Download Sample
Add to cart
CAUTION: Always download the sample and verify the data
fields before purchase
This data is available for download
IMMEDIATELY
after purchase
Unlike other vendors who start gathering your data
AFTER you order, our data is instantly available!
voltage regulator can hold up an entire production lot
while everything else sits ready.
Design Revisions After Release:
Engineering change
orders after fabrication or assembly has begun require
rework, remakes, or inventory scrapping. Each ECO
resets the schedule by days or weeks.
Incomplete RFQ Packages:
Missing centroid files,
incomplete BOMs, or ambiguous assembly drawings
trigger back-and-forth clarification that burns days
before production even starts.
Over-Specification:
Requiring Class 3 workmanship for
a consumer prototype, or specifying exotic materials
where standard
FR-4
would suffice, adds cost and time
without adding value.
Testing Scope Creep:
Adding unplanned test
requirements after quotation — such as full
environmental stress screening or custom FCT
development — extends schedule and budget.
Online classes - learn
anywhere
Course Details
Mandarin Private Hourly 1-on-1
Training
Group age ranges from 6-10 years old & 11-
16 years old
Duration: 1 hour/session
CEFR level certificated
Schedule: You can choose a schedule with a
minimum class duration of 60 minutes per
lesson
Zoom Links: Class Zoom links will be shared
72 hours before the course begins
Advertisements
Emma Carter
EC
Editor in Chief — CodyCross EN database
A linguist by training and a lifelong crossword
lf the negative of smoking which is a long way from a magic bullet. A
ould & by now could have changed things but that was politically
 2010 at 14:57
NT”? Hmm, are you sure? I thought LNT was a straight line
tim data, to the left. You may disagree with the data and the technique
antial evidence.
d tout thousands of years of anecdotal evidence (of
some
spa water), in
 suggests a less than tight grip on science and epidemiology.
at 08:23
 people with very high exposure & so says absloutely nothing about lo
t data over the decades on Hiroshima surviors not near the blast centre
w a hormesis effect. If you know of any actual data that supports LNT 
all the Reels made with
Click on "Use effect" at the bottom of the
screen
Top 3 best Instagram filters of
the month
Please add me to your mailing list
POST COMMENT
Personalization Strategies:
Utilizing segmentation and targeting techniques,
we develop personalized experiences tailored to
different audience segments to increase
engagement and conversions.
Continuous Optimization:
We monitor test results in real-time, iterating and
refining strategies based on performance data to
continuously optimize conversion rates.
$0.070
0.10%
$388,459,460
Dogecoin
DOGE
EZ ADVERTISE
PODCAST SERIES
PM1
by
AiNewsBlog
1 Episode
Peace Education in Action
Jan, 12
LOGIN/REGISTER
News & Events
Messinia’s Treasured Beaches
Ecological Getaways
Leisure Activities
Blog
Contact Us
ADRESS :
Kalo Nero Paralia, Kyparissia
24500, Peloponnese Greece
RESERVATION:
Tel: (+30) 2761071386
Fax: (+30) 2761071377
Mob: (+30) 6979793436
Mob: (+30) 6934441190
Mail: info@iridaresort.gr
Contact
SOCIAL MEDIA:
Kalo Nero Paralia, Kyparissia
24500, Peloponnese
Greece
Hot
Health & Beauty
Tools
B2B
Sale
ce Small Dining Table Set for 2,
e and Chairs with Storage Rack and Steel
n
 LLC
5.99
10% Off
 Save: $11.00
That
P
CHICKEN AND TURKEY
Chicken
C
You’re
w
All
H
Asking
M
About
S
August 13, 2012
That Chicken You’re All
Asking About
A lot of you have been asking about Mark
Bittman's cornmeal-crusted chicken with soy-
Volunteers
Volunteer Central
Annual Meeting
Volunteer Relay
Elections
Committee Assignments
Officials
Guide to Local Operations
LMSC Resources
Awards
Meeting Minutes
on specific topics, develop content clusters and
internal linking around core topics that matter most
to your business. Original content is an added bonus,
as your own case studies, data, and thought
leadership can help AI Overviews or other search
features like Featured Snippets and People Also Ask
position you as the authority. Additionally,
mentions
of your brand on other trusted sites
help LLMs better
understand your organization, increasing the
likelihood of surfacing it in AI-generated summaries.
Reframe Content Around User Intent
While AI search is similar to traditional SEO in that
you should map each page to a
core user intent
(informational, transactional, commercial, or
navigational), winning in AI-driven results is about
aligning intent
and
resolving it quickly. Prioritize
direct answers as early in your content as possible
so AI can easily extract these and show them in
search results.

------------------------------------------------------------

• _WHAT THE TASK REQUIRES_
Give back the records above, character for character.

• _COMPLETED TASK_
Download Sample
Add to cart
CAUTION: Always download the sample and verify the data
fields before purchase
This data is available for download
IMMEDIATELY
after purchase
Unlike other vendors who start gathering your data
AFTER you order, our data is instantly available!
voltage regulator can hold up an entire production lot
while everything else sits ready.
Design Revisions After Release:
Engineering change
orders after fabrication or assembly has begun require
rework, remakes, or inventory scrapping. Each ECO
resets the schedule by days or weeks.
Incomplete RFQ Packages:
Missing centroid files,
incomplete BOMs, or ambiguous assembly drawings
trigger back-and-forth clarification that burns days
before production even starts.
Over-Specification:
Requiring Class 3 workmanship for
a consumer prototype, or specifying exotic materials
where standard
FR-4
would suffice, adds cost and time
without adding value.
Testing Scope Creep:
Adding unplanned test
requirements after quotation — such as full
environmental stress screening or custom FCT
development — extends schedule and budget.
Online classes - learn
anywhere
Course Details
Mandarin Private Hourly 1-on-1
Training
Group age ranges from 6-10 years old & 11-
16 years old
Duration: 1 hour/session
CEFR level certificated
Schedule: You can choose a schedule with a
minimum class duration of 60 minutes per
lesson
Zoom Links: Class Zoom links will be shared
72 hours before the course begins
Advertisements
Emma Carter
EC
Editor in Chief — CodyCross EN database
A linguist by training and a lifelong crossword
lf the negative of smoking which is a long way from a magic bullet. A
ould & by now could have changed things but that was politically
 2010 at 14:57
NT”? Hmm, are you sure? I thought LNT was a straight line
tim data, to the left. You may disagree with the data and the technique
antial evidence.
d tout thousands of years of anecdotal evidence (of
some
spa water), in
 suggests a less than tight grip on science and epidemiology.
at 08:23
 people with very high exposure & so says absloutely nothing about lo
t data over the decades on Hiroshima surviors not near the blast centre
w a hormesis effect. If you know of any actual data that supports LNT 
all the Reels made with
Click on "Use effect" at the bottom of the
screen
Top 3 best Instagram filters of
the month
Please add me to your mailing list
POST COMMENT
Personalization Strategies:
Utilizing segmentation and targeting techniques,
we develop personalized experiences tailored to
different audience segments to increase
engagement and conversions.
Continuous Optimization:
We monitor test results in real-time, iterating and
refining strategies based on performance data to
continuously optimize conversion rates.
$0.070
0.10%
$388,459,460
Dogecoin
DOGE
EZ ADVERTISE
PODCAST SERIES
PM1
by
AiNewsBlog
1 Episode
Peace Education in Action
Jan, 12
LOGIN/REGISTER
News & Events
Messinia’s Treasured Beaches
Ecological Getaways
Leisure Activities
Blog
Contact Us
ADRESS :
Kalo Nero Paralia, Kyparissia
24500, Peloponnese Greece
RESERVATION:
Tel: (+30) 2761071386
Fax: (+30) 2761071377
Mob: (+30) 6979793436
Mob: (+30) 6934441190
Mail: info@iridaresort.gr
Contact
SOCIAL MEDIA:
Kalo Nero Paralia, Kyparissia
24500, Peloponnese
Greece
Hot
Health & Beauty
Tools
B2B
Sale
ce Small Dining Table Set for 2,
e and Chairs with Storage Rack and Steel
n
 LLC
5.99
10% Off
 Save: $11.00
That
P
CHICKEN AND TURKEY
Chicken
C
You’re
w
All
H
Asking
M
About
S
August 13, 2012
That Chicken You’re All
Asking About
A lot of you have been asking about Mark
Bittman's cornmeal-crusted chicken with soy-
Volunteers
Volunteer Central
Annual Meeting
Volunteer Relay
Elections
Committee Assignments
Officials
Guide to Local Operations
LMSC Resources
Awards
Meeting Minutes
on specific topics, develop content clusters and
internal linking around core topics that matter most
to your business. Original content is an added bonus,
as your own case studies, data, and thought
leadership can help AI Overviews or other search
features like Featured Snippets and People Also Ask
position you as the authority. Additionally,
mentions
of your brand on other trusted sites
help LLMs better
understand your organization, increasing the
likelihood of surfacing it in AI-generated summaries.
Reframe Content Around User Intent
While AI search is similar to traditional SEO in that
you should map each page to a
core user intent
(informational, transactional, commercial, or
navigational), winning in AI-driven results is about
aligning intent
and
resolving it quickly. Prioritize
direct answers as early in your content as possible
so AI can easily extract these and show them in
search results.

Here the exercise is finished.